Exercise prompt
Filter the entries for lines with the word "APERTURE".

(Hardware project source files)
========================================

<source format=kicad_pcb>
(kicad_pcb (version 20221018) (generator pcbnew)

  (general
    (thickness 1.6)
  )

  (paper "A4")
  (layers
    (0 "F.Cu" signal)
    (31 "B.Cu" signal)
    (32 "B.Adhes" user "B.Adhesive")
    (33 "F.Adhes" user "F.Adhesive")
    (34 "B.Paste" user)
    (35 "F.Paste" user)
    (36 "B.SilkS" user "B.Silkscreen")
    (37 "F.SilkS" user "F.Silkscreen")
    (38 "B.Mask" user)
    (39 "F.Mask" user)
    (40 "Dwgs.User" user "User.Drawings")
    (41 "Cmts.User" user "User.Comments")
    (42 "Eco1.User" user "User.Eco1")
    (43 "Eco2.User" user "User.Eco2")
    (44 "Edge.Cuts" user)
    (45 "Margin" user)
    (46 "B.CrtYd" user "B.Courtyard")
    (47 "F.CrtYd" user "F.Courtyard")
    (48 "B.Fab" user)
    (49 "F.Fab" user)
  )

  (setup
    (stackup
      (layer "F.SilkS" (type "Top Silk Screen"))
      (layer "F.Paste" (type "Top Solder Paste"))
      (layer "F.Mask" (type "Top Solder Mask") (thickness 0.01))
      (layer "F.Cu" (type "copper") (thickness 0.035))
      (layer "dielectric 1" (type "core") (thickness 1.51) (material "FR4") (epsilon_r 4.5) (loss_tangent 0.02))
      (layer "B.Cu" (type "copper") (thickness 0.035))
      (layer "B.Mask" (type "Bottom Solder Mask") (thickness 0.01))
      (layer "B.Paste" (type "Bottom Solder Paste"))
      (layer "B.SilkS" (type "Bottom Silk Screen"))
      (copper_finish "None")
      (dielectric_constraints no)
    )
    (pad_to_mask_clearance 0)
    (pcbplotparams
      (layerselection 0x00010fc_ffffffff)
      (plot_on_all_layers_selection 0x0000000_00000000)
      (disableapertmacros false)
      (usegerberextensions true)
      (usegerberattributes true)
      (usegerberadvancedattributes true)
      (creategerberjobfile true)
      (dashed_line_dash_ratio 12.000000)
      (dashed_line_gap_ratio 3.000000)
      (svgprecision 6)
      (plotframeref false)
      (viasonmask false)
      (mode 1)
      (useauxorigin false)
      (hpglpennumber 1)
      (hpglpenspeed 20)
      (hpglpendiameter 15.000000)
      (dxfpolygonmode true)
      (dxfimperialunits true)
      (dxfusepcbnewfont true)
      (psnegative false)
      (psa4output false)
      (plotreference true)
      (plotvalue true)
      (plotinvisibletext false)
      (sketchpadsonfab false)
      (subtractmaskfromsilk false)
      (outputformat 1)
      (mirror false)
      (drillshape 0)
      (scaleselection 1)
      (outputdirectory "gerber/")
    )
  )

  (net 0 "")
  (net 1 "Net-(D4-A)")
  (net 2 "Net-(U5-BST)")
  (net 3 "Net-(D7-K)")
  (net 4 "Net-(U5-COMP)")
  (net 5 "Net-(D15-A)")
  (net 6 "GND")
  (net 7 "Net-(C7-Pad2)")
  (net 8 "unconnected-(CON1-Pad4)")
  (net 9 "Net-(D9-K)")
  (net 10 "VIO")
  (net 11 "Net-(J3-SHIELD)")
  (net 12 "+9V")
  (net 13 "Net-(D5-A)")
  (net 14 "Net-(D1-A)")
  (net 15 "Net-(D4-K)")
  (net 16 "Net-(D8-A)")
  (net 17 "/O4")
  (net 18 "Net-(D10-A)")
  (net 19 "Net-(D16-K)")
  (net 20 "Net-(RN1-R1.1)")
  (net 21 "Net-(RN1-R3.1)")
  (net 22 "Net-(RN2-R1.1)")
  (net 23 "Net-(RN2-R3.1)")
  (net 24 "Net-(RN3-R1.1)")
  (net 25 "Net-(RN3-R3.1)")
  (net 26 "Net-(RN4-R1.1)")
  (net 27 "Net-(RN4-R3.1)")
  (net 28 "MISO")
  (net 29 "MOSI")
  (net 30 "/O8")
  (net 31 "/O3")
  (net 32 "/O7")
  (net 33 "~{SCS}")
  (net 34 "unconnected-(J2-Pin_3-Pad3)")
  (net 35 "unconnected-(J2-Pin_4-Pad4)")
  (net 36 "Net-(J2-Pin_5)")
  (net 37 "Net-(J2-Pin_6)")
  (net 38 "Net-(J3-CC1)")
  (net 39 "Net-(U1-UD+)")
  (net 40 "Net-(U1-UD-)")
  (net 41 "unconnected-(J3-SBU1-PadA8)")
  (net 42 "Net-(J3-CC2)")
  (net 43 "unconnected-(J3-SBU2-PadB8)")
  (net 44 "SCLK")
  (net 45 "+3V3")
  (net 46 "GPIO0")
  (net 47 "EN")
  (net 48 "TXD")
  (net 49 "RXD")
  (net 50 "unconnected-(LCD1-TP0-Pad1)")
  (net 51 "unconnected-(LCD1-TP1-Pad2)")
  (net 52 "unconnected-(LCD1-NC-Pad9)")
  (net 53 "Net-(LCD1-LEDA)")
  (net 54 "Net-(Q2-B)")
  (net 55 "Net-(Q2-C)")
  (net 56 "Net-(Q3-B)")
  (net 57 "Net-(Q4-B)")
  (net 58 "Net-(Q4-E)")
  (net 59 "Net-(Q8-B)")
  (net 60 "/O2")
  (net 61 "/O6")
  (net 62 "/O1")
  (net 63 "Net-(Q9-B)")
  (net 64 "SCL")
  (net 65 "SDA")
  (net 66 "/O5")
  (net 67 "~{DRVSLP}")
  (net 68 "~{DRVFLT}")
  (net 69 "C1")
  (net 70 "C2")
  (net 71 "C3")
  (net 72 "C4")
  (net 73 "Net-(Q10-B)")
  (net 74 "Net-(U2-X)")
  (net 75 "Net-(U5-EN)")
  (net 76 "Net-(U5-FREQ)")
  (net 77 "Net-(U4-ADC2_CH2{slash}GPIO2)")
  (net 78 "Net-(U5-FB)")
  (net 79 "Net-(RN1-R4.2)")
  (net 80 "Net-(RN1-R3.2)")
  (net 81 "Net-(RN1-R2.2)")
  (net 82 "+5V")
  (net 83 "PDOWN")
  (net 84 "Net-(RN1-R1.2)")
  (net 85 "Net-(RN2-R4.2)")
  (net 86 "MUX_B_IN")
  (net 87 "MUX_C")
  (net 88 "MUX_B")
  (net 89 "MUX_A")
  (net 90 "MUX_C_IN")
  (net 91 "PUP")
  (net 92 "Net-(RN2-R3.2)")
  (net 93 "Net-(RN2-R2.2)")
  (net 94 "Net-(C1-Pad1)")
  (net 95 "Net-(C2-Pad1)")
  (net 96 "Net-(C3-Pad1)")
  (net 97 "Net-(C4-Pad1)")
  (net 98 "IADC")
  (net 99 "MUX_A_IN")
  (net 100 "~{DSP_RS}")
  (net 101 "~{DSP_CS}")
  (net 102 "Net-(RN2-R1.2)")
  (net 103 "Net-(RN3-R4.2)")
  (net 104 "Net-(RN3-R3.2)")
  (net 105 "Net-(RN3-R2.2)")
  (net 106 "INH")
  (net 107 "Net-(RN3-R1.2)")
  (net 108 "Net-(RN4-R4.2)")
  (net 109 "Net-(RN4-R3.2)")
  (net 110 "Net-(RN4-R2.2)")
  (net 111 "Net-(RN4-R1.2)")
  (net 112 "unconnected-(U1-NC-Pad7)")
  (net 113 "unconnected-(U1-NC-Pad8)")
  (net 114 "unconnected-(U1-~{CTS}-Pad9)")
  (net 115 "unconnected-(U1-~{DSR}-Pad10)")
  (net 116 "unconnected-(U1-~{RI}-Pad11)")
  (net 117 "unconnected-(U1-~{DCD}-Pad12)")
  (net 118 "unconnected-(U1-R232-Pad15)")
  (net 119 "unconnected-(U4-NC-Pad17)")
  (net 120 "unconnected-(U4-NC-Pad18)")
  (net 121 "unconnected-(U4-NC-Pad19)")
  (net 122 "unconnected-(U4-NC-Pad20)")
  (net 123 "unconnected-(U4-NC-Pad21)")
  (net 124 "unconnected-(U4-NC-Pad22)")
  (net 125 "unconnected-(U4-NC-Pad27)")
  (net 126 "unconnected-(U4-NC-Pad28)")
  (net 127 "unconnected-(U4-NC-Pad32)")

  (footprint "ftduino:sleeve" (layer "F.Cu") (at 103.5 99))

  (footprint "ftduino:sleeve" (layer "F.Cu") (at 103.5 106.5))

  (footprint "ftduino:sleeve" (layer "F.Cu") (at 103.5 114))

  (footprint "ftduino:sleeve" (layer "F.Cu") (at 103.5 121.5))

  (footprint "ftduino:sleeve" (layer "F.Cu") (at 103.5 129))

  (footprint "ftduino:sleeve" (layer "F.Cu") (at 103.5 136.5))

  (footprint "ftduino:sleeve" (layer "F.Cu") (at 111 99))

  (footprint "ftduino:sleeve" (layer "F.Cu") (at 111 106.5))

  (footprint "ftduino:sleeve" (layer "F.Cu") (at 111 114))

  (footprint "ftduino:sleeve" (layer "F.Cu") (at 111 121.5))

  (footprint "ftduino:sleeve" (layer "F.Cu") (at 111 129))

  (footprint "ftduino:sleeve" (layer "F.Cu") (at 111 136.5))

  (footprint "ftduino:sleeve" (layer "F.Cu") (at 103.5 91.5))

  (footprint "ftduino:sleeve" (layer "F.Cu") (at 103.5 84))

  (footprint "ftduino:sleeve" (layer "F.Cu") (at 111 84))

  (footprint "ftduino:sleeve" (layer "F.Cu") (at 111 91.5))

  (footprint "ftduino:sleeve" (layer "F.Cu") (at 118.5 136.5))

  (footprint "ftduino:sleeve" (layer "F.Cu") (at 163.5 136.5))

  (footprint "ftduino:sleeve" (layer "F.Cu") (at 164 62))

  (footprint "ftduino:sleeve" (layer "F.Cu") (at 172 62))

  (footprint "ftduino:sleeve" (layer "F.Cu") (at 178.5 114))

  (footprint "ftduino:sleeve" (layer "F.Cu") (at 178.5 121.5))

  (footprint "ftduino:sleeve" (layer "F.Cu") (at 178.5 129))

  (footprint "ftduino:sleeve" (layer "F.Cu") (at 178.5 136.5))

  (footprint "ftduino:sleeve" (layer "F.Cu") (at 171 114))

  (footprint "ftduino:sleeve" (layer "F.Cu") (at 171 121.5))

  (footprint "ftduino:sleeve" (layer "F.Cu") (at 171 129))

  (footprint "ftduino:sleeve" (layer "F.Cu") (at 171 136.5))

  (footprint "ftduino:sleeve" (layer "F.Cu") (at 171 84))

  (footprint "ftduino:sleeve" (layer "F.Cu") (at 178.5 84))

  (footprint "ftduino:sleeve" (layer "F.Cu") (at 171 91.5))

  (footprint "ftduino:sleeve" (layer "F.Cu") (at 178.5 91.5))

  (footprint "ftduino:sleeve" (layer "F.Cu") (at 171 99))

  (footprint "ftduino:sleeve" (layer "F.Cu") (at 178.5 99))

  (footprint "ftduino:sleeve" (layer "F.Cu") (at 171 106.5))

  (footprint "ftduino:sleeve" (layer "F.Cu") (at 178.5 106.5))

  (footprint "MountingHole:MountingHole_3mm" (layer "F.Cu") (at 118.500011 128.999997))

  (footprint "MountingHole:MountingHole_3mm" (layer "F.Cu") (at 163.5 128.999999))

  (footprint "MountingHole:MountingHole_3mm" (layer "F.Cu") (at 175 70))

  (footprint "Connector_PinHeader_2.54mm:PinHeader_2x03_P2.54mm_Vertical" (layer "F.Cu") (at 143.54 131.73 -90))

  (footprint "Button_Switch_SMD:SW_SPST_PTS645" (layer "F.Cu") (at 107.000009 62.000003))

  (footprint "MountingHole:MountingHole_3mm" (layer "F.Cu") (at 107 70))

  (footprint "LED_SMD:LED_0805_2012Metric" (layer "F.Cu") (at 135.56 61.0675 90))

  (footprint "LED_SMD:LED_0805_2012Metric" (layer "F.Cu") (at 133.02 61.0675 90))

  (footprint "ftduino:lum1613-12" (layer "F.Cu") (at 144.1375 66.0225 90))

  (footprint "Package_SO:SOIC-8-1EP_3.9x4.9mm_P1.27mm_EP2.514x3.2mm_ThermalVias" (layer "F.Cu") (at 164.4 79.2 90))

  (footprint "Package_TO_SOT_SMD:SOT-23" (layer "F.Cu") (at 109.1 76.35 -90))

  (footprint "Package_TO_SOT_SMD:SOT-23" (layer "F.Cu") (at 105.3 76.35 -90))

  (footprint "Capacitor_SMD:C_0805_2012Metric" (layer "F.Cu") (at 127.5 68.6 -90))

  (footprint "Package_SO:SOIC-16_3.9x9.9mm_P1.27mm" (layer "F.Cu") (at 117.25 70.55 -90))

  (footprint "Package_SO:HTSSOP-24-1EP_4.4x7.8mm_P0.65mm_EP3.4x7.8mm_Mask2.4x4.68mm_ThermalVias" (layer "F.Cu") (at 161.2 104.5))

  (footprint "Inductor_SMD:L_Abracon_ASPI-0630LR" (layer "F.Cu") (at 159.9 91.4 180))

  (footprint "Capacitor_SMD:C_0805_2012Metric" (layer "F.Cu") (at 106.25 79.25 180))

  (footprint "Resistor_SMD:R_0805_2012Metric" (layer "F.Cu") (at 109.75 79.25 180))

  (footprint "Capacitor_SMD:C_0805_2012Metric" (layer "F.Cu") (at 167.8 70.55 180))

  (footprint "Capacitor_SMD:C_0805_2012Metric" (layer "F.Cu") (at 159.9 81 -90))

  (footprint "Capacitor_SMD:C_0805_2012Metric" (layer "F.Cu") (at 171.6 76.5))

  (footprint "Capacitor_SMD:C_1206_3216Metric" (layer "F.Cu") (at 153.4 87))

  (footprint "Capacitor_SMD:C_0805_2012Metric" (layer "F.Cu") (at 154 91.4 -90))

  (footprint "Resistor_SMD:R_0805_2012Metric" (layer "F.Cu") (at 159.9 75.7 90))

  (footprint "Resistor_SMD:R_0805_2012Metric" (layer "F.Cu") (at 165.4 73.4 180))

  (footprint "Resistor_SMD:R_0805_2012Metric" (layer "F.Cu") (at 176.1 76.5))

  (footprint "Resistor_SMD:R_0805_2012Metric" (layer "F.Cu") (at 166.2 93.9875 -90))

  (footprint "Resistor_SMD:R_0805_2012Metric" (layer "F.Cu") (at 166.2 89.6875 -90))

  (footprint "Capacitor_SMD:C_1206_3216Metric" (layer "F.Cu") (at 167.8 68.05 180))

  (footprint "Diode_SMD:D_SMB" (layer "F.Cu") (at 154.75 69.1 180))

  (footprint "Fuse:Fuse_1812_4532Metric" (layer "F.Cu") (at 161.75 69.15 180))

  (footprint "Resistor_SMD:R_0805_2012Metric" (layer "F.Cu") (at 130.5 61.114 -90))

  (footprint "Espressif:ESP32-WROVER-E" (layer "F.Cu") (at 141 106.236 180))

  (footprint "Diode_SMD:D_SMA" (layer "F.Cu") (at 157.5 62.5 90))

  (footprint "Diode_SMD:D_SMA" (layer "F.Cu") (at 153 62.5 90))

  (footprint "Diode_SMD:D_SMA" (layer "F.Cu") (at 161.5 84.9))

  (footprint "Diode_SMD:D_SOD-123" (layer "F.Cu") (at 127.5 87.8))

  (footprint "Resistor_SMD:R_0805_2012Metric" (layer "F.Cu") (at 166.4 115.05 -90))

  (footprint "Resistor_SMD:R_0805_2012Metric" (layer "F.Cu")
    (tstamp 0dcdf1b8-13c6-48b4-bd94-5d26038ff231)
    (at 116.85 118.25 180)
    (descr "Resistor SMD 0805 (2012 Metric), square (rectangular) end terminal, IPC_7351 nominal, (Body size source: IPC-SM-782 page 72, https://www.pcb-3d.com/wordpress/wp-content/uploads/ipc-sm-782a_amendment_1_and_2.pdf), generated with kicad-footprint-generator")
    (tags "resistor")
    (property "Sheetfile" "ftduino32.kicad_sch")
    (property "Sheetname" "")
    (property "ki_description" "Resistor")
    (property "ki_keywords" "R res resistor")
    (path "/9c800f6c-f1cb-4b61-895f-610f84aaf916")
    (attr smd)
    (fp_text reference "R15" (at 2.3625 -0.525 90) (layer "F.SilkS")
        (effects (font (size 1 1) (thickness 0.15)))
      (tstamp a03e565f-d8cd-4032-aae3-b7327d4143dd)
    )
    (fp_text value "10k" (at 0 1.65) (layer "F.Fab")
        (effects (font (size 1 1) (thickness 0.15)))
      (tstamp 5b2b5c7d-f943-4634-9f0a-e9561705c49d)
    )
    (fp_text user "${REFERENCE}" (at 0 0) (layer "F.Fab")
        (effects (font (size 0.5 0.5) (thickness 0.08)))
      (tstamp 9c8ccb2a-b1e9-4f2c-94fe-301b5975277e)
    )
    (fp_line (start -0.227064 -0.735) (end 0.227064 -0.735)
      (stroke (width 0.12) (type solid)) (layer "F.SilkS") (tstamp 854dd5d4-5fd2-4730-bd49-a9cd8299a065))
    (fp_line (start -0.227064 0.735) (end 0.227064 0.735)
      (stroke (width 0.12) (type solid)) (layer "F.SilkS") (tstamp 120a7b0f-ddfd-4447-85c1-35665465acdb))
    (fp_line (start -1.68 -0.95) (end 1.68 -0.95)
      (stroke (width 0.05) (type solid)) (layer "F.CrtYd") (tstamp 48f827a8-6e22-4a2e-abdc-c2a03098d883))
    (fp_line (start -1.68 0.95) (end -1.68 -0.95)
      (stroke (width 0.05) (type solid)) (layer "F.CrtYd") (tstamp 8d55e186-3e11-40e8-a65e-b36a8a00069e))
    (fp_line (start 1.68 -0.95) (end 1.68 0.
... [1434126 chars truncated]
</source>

========================================

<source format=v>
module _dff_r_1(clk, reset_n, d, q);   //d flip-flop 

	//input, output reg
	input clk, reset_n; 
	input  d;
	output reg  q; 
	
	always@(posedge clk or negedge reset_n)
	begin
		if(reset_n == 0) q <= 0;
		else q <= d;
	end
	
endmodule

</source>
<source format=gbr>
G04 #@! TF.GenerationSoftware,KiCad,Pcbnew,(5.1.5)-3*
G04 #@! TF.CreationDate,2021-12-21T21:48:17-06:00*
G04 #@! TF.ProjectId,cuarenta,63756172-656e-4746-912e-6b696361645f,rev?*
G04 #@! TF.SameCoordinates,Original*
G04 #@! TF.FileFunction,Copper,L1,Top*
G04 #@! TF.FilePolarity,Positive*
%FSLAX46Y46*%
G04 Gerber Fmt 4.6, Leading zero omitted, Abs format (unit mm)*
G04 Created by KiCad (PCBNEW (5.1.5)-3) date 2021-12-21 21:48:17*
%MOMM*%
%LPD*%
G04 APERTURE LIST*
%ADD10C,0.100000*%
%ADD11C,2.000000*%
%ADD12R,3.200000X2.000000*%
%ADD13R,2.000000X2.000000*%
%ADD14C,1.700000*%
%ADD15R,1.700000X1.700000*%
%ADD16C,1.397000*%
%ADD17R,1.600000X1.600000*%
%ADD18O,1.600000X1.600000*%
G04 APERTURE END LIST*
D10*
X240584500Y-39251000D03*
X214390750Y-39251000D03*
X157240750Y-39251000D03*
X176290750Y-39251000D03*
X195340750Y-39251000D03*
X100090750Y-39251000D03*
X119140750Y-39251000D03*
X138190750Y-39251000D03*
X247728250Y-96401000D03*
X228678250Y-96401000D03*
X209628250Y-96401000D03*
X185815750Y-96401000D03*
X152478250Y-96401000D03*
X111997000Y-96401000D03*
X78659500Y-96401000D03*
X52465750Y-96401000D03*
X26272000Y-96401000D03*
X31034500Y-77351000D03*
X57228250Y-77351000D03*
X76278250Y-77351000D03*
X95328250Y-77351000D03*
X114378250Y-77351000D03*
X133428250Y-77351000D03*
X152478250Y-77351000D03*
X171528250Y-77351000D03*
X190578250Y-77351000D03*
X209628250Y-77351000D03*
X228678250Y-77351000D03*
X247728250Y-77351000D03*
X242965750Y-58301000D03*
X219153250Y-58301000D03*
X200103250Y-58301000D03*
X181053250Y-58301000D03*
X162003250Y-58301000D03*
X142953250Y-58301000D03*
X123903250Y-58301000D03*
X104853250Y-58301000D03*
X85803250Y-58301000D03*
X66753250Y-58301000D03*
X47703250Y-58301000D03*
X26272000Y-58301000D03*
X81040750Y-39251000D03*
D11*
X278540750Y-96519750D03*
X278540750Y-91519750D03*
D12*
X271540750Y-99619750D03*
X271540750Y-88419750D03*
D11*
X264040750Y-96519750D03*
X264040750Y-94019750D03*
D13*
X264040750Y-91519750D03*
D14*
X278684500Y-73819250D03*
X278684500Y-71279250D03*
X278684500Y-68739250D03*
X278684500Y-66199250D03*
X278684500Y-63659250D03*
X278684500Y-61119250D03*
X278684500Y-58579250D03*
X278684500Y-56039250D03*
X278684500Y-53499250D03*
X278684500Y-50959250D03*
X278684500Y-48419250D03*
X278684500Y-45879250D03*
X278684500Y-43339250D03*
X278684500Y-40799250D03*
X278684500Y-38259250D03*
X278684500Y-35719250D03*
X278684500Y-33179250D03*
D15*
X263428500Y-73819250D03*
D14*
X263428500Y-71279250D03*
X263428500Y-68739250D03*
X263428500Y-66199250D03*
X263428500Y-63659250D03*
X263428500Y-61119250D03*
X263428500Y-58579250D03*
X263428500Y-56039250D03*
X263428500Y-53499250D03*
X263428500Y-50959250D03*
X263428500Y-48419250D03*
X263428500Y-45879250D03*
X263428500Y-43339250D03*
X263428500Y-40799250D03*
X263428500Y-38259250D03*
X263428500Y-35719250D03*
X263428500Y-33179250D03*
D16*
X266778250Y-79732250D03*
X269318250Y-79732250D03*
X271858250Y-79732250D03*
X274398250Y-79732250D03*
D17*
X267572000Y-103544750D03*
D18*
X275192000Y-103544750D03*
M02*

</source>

========================================

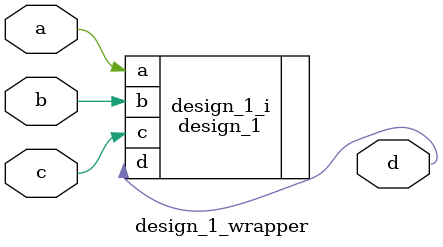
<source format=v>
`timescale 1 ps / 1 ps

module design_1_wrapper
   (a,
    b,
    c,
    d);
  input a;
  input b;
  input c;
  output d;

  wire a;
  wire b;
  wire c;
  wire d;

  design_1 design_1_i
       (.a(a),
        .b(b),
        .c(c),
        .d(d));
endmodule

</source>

========================================

Task result
G04 APERTURE LIST*
G04 APERTURE END LIST*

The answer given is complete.